■ Work order:
Although the records contain pictures, only their text should be repeated, exactly as it stands.

■ Source material:
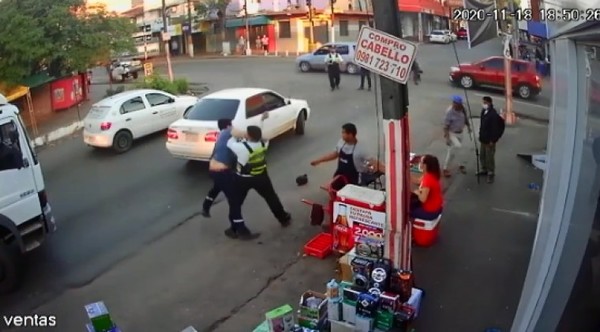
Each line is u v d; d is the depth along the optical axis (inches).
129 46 927.7
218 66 1396.4
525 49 1035.9
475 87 868.6
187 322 251.1
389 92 221.3
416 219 301.9
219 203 401.4
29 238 312.2
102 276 302.4
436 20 1989.4
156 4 1895.9
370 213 281.6
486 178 415.2
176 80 965.2
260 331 220.5
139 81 1127.0
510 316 234.8
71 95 909.8
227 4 1824.6
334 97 797.2
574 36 168.2
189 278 291.7
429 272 276.8
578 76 183.3
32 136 684.1
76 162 559.2
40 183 321.4
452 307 244.4
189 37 1808.6
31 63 815.7
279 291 272.1
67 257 329.7
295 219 357.7
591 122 177.0
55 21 813.9
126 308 266.5
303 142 547.8
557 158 195.5
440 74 1044.5
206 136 462.0
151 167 511.5
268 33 1754.4
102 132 566.3
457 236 316.5
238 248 323.3
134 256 324.2
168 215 385.4
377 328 214.5
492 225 329.1
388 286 225.6
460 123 422.0
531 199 368.2
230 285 281.3
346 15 1699.1
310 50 1692.9
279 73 1137.4
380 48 215.5
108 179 487.5
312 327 219.9
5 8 808.9
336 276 281.7
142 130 601.6
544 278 168.6
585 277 161.0
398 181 230.5
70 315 265.9
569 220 173.6
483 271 274.5
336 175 336.5
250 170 327.3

■ Answer section:
Each line is u v d; d is the depth along the optical axis (inches).
129 46 927.7
218 66 1396.4
525 49 1035.9
475 87 868.6
187 322 251.1
389 92 221.3
416 219 301.9
219 203 401.4
29 238 312.2
102 276 302.4
436 20 1989.4
156 4 1895.9
370 213 281.6
486 178 415.2
176 80 965.2
260 331 220.5
139 81 1127.0
510 316 234.8
71 95 909.8
227 4 1824.6
334 97 797.2
574 36 168.2
189 278 291.7
429 272 276.8
578 76 183.3
32 136 684.1
76 162 559.2
40 183 321.4
452 307 244.4
189 37 1808.6
31 63 815.7
279 291 272.1
67 257 329.7
295 219 357.7
591 122 177.0
55 21 813.9
126 308 266.5
303 142 547.8
557 158 195.5
440 74 1044.5
206 136 462.0
151 167 511.5
268 33 1754.4
102 132 566.3
457 236 316.5
238 248 323.3
134 256 324.2
168 215 385.4
377 328 214.5
492 225 329.1
388 286 225.6
460 123 422.0
531 199 368.2
230 285 281.3
346 15 1699.1
310 50 1692.9
279 73 1137.4
380 48 215.5
108 179 487.5
312 327 219.9
5 8 808.9
336 276 281.7
142 130 601.6
544 278 168.6
585 277 161.0
398 181 230.5
70 315 265.9
569 220 173.6
483 271 274.5
336 175 336.5
250 170 327.3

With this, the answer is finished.